* PROBLEM DESCRIPTION *
Using the entries below, write out the line with "wall clock [40,124,106,185]", the line with "grey bucket [313,324,363,391]", and every line in between, exactly as each is written.

[[ ENTRIES PROVIDED, beginning ]]

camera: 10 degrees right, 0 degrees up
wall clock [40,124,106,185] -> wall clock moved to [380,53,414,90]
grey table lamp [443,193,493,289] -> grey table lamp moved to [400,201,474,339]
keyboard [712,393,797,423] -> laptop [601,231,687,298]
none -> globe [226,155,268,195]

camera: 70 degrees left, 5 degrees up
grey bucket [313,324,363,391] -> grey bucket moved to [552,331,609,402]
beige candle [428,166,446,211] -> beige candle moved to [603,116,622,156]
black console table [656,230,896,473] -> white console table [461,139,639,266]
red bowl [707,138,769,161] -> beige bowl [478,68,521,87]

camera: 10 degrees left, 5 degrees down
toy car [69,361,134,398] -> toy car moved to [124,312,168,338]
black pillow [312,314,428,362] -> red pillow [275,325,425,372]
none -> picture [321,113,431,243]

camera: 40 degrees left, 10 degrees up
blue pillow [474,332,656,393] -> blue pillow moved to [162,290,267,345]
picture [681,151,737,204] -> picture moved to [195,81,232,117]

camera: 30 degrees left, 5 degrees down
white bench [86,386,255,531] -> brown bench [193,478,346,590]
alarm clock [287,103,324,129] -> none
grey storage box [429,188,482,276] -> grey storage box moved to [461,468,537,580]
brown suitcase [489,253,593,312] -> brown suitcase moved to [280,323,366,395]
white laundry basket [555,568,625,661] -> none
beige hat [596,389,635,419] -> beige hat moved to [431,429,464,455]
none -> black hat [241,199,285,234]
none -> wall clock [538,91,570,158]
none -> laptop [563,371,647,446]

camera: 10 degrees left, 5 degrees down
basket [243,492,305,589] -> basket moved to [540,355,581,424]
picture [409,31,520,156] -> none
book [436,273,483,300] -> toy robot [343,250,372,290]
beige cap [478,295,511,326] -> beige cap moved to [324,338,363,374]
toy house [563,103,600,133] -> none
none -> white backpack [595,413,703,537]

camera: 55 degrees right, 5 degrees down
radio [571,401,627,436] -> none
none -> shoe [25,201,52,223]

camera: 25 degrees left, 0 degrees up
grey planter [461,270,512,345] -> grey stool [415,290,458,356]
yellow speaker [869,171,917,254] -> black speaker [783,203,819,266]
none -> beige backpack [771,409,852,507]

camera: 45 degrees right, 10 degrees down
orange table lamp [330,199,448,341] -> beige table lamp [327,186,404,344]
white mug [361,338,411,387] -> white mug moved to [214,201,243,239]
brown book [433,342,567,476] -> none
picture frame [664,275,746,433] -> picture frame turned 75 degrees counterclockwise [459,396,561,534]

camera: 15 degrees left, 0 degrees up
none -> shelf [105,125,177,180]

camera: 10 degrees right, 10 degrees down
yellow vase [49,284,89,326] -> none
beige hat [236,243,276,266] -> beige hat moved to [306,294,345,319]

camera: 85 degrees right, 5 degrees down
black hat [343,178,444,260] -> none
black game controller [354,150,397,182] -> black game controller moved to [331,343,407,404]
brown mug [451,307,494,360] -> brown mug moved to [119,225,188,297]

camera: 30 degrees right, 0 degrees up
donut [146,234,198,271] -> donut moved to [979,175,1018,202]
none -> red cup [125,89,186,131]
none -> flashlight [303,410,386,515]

[[ ENTRIES PROVIDED, end ]]

* FINAL ANSWER *
wall clock [40,124,106,185] -> wall clock moved to [380,53,414,90]
grey table lamp [443,193,493,289] -> grey table lamp moved to [400,201,474,339]
keyboard [712,393,797,423] -> laptop [601,231,687,298]
none -> globe [226,155,268,195]

camera: 70 degrees left, 5 degrees up
grey bucket [313,324,363,391] -> grey bucket moved to [552,331,609,402]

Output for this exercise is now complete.